*** EXTRACT ***

Pay Attention to the Heat Index

Focus on the heat index values (forecasters will commonly call these out, and they are easily found on any weather website), especially if you are planning a day outdoors. What is the heat index, exactly? It’s a measurement of both the air temperature and the relative humidity. With high humidity, an outdoor temperature of 85 can feel 10 degrees hotter to your body.

If the weather station issues any of the following:

  • Heat watch
  • Heat advisory
  • Excessive heat warning

Young children and the elderly are especially susceptible to heat-related illnesses, or if you have had a prior heat stroke you may have to decide to stay indoors to ensure you are safe from the blistering heat. You should also take precautions such as bringing all pets inside. And don’t forget about checking on your neighbors (especially the elderly)! They need to stay out of the excessive heat, too.

Your Diet Plan When the Heat Arrives

When that heat wave does arrive, you’ll need to be ready for it. Start by focusing on what you drink during the warmer months (all year long doesn’t hurt) to help prepare your body well in advance of excessive heat waves. Sweating is your body’s way of fighting the heat, but that only works if you are already well hydrated. The first thing that hits a body overheating is dehydration, so make sure you drink plenty of water as a regular practice throughout the day. Water fortified with extra electrolytes such as potassium are available if you prefer those, but plain old water usually fits the bill just fine.

If you normally eat three meals a day, break that up five or six smaller ones to fight the natural fatigue that comes with heat. Avoid heavy, hot foods as well. (Meat and other heavy foods generate heat both when you cook them and when you digest them.) Stick with salads and fruit for something cool and satisfying.

Keeping Your Cool in the Summer Heat

Find ways to keep your body feeling fresh, especially if you must travel to and from work or school. One of the best options is to jump in the shower when you need a cool-down — just make sure the water’s not blistering hot. If you find you just need a pick-me-up while lounging around the house, an ice pack on your neck or even a bag of frozen vegetables can be refreshing!

Other ways to stay cool around the house: keep the lights off wherever possible. The bulbs generate heat, so if there are enough of them on, they can actually affect the temperature in the room. A dark room also just “feels” cooler, literally and figuratively.

A little creativity and common sense combined with the tips above will help you stay safe from the heat this summer. Stay inside when temperatures and heat indexes are highest, and pass along these tips about heat safety to those you love!

*** End of EXTRACT ***
*** LISTED RECORDS ***

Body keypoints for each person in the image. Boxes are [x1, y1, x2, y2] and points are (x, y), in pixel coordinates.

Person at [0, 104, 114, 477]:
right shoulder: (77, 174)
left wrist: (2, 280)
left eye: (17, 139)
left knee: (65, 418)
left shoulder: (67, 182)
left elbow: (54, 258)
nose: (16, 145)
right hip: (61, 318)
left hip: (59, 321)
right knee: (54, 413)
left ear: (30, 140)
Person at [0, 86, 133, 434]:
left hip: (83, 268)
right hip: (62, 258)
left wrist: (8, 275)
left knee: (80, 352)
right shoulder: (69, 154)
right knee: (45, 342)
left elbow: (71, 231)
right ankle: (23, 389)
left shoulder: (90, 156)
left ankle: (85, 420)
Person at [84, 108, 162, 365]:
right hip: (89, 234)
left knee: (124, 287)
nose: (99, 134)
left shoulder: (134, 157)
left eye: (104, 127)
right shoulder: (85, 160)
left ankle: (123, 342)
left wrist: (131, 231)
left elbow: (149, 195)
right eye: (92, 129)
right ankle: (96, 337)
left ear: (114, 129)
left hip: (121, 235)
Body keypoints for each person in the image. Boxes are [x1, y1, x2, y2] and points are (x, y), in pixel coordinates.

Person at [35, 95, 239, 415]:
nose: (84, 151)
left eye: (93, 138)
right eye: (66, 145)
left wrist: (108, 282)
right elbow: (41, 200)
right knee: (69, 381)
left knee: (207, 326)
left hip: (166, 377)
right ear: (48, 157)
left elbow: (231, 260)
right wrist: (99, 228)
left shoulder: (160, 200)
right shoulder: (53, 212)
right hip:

*** End of LISTED RECORDS ***

*ASSIGNMENT 1*
According to the heat safety text, which two measurements make up the heat index?
*ASSIGNMENT 2*
Translate this sentence from the heat safety text into Spanish: "The bulbs generate heat, so if there are enough of them on, they can actually affect the temperature in the room."

*PROBLEM SOLUTION 1*
The air temperature and the relative humidity.

*PROBLEM SOLUTION 2*
Las bombillas generan calor, así que si hay suficientes encendidas, pueden llegar a afectar la temperatura de la habitación.